Design and construction
- Architect: arkitema

= Aarhus City Tower =

Aarhus City Tower (formerly HL Huset) is a building on Værkmestergade in Aarhus, Denmark, and it is one of the tallest buildings in both the city and Denmark at large. At 94 meters it is the second tallest building in Aarhus after Aarhus Cathedral and, as of 2016, it is the fourth tallest building in Denmark. Aarhus City Tower is used as a Comwell hotel, offices and for conferences. Aarhus City Tower was built by the Danish businessman Hans Lorenzen through the contractor KPC with Rambøll as the engineer and Arkitema as the architect. The building is 25.000m² spread across 25 floors with an additional 13.000m² subterranean parking garage. It is the tallest building constructed in Aarhus since the 1930s when the cathedral got its 96 m spire. The other floors has been rented by Bech-Bruun, Deloitte and the Danish hotel chain Comwell. The Comwell hotel has 240 rooms and conference facilities for 1000 people.

▸ Directions for this task: In one to three sentences, explain why the text on Aarhus City Tower ranks the tower second rather than first among the tallest buildings in Aarhus. The entries that follow stand apart from the text on Aarhus City Tower and are separate material.

▸ Source information:
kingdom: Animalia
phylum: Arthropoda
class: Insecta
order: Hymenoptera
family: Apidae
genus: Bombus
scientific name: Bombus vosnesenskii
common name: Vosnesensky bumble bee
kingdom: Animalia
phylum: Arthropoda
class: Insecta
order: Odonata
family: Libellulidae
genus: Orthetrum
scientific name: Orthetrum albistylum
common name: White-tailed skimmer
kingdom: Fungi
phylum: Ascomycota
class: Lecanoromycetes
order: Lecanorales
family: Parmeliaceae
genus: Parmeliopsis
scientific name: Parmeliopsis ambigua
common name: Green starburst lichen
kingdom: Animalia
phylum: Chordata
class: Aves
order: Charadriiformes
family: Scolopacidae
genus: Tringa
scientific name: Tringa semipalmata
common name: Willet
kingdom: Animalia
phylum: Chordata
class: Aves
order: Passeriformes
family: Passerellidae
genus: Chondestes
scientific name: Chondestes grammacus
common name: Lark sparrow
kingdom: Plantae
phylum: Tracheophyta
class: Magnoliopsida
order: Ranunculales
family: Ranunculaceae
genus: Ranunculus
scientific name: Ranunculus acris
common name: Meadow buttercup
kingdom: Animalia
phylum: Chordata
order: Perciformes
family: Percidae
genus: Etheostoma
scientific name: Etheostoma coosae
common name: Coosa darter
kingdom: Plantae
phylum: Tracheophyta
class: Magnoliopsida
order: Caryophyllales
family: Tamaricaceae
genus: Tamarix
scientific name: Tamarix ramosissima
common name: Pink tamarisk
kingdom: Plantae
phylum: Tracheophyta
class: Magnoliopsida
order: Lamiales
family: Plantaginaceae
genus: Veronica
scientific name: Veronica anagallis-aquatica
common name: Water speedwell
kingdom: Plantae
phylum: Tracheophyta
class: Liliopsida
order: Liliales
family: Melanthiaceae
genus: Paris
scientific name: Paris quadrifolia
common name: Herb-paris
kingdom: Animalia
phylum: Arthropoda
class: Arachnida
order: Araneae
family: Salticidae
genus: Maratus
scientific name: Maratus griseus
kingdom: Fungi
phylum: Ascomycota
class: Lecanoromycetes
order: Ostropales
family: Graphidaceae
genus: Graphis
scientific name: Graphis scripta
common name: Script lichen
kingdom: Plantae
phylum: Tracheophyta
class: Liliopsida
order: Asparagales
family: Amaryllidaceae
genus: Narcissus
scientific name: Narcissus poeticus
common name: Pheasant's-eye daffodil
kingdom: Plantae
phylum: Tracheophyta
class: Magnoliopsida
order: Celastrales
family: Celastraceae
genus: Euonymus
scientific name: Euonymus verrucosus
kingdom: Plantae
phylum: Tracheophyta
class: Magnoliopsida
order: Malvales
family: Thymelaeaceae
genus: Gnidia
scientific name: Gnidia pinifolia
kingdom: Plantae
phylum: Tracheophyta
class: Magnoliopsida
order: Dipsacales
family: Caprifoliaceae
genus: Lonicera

▸ Output for this task: The tower stands 94 meters tall, while Aarhus Cathedral received a 96-meter spire in the 1930s. Because the cathedral is taller, it holds first place and the tower comes second.